▸ **WHAT THE TASK ASKS**
Return all of the data that follows precisely, leaving every image out.

▸ **SUPPLIED DATA**
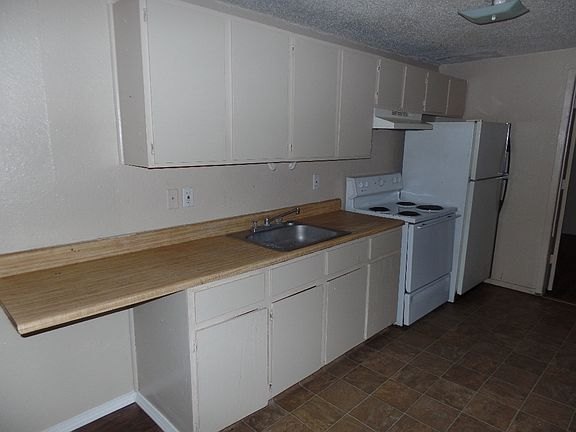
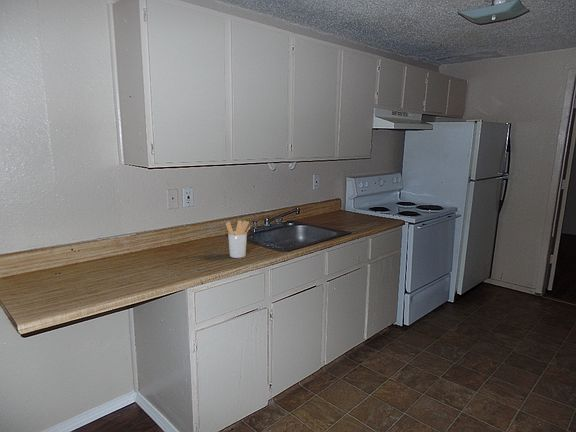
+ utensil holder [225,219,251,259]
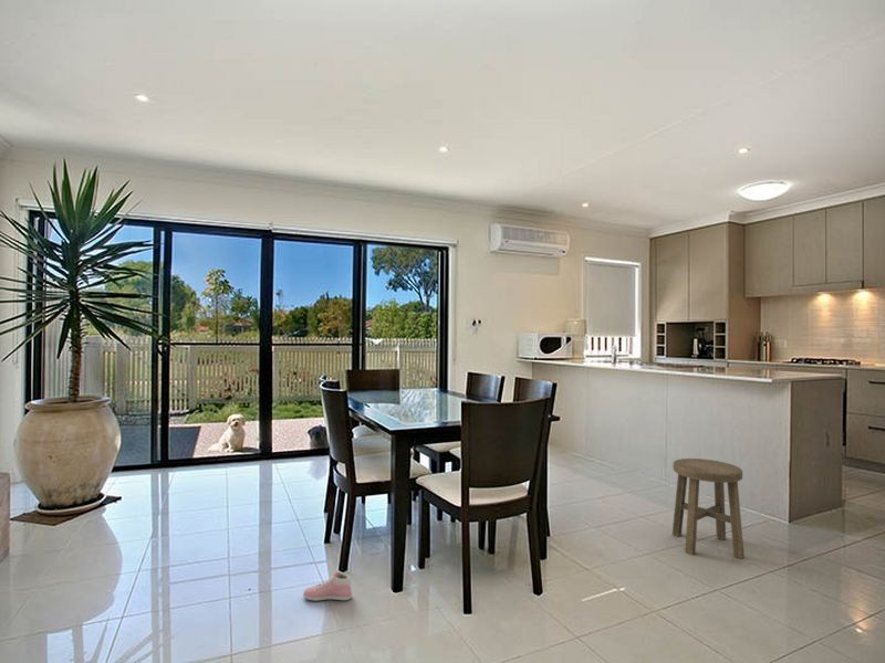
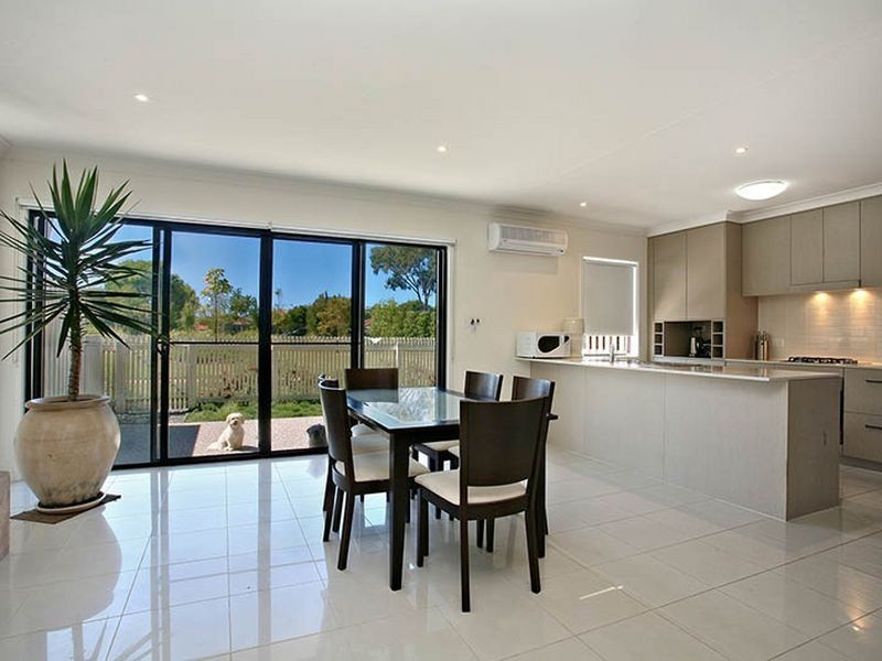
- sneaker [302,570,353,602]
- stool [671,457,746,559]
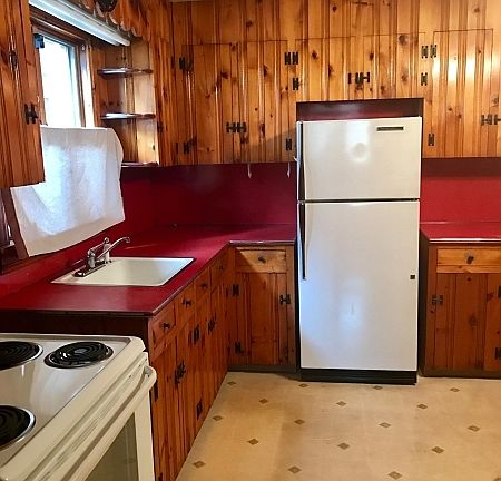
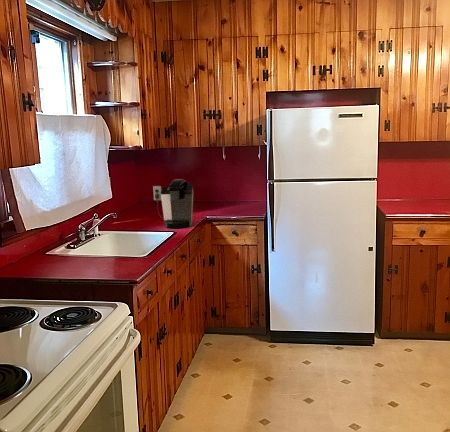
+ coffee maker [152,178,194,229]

▸ **OUTPUT OF THE TASK**
+ utensil holder [225,219,251,259]
- sneaker [302,570,353,602]
- stool [671,457,746,559]
+ coffee maker [152,178,194,229]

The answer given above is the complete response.